Wedding 'mini-monies' offer safer, more affordable option for couples during COVID-19

Smaller wedding ceremonies keeping industry afloat
Wedding "mini-monies" offer couples a safer, more affordable option during COVID-19
Wedding "mini-monies" offer couples a safer, more affordable option during COVID-19
Posted at 12:14 PM, Jun 24, 2020
and last updated 2020-06-24 16:01:11-04

LAS VEGAS (KTNV) — 2020 was supposed to be one of the most popular years ever to get married, but the novel coronavirus has forced countless couples to cancel their big celebration.

During the time of social distancing and no mass gatherings, many of those couples are opting to downsize to a smaller ceremony, or as many are calling it, a "mini-mony!"

For the past 30 years, Joni Moss-Graham has been helping couples get married in the wedding capital of the world.

"You’re involved in somebody’s life changing day and being a part of seeing the emotion and change, I miss that. I miss our couples," said Moss-Graham, CEO of LV Wedding Connection, in reference to the lack of business she's seen since the outbreak of COVID-19.

"I have the best job in the world, I swear. I am working with people on their happiest day," said Dianne Schiller, owner of Renta-Dress & Tux in downtown Las Vegas.

Schiller can make any bridal party look beautiful for the big day, with no notice needed!

"We do it and we do it well. We can pull together a full-on wedding in an hour," said Schiller.

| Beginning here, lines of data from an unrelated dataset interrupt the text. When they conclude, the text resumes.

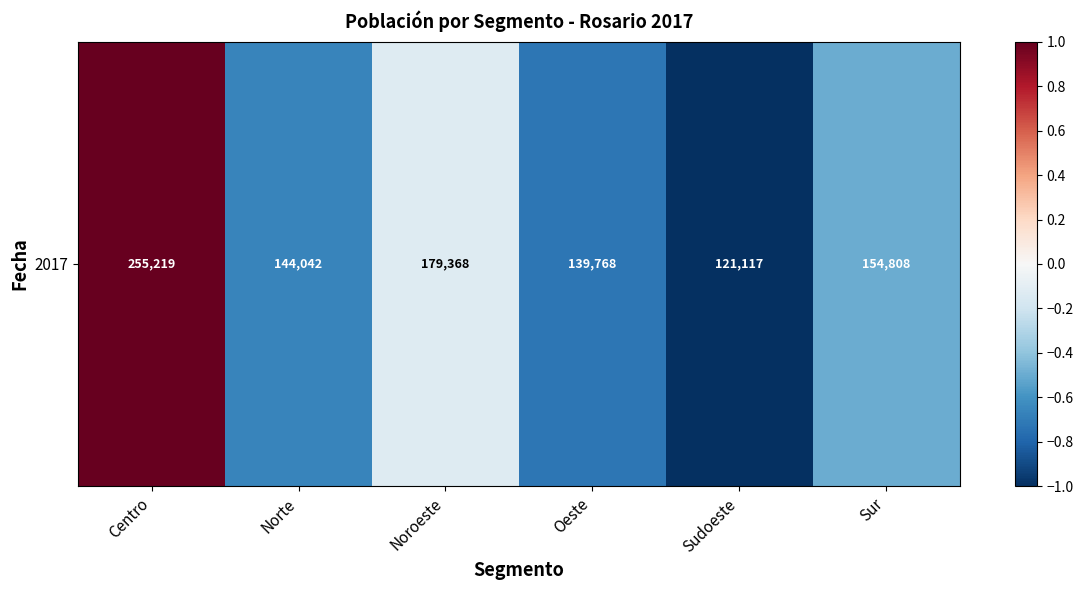

The chart shows a value of -1.2 at Oeste. True or false?

False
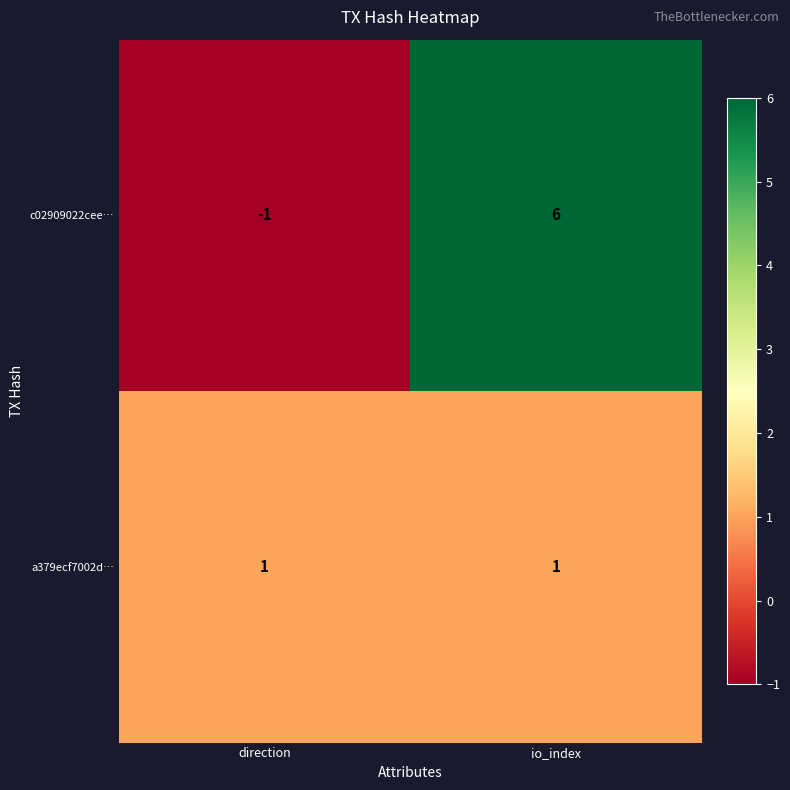

Reading left to right, what are all the values shown in this chart?

c02909022cee…: -1	6
a379ecf7002d…: 1	1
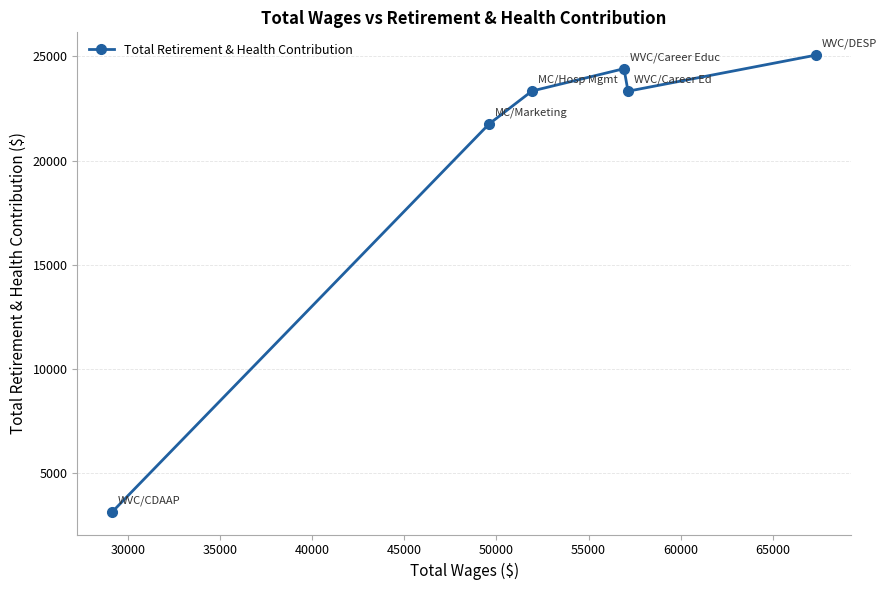

What is the value of the 1st point from the left?

3168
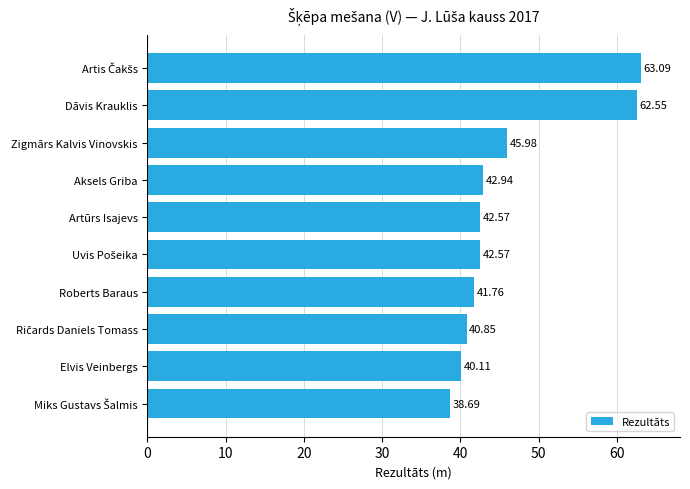

What is the difference between the maximum and minimum values?

24.4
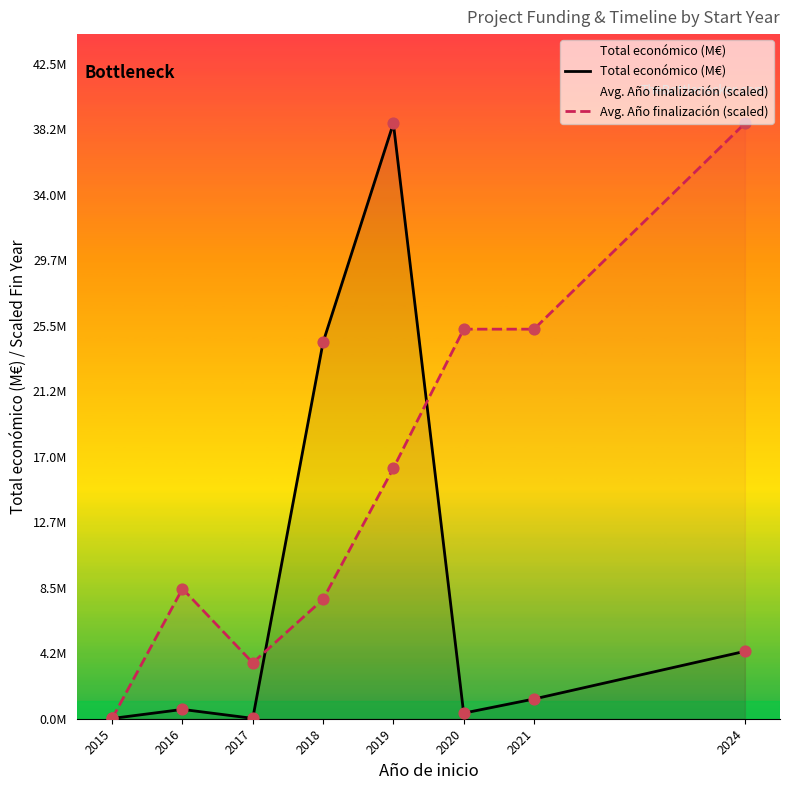

What are all the series names shown in the legend?

Total económico (M€), Avg. Año finalización (scaled)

Together, Schiller and Moss-Graham have been tag-teaming weddings in the valley for years. But back in March, COVID-19 crushed the wedding industry almost overnight.

"It instantly stopped," said Moss-Graham. "We did have a lot of people who, obviously, canceled. We deal primarily with people from overseas. That was hard. A lot of those people just want to be refunded back, which we were happy to do," added Schiller.

Despite the pandemic, some couples have made it clear that they still want to get married, even if it means having a smaller ceremony.

"Mini-monies are typically 10 and under, 10 amount of people and under. It used to be called elopements and elopement still exist, but now there’s just seems to be another name for them," said Moss-Graham.

"They had planned a big wedding and when that all fell apart, they just want to get married so they scaled-down and did a 'mini-mony' and it’s worked," said Schiller.

By downsizing their big day, couples are finding they can tie the knot for a lot less, while keeping loved ones safe.

"They were going to spend $20,000 and $30,000, previously, and now they’re going to regroup. They still have a nice budget. Maybe they’re going to spend $2,000, $2,500. It also takes some of the pressure off the couples where they want to have family and friends travel, but they (family) won’t. People are afraid. People are trying to get through this," said Moss-Graham.

"Then the party and celebration can take place later and people will not be devastated. Everybody understands the situation," said Schiller.

For the few guests who can come, couples are keeping them at a safe distance, often opting for a ceremony outside.

"We do quite a bit at Valley of Fire and Red Rock and helicopter ceremonies and Mount Charleston. And people in the pandemic are maybe looking more to the outdoors than before," said Moss-Graham.

For the wedding vendors, they say "mini-monies" are still financially worthwhile. In fact, they're keeping them afloat.

"I want to stay in the lane of quality versus quantity, giving the couple the best quality. If I have one event in five days, so be it, but it’s going to be a great quality ceremony for these folks," said Moss-Graham.

Many "mini-mony" couples are still planning to hold some kind of large-scale celebration or party when COVID-19 finally clears up.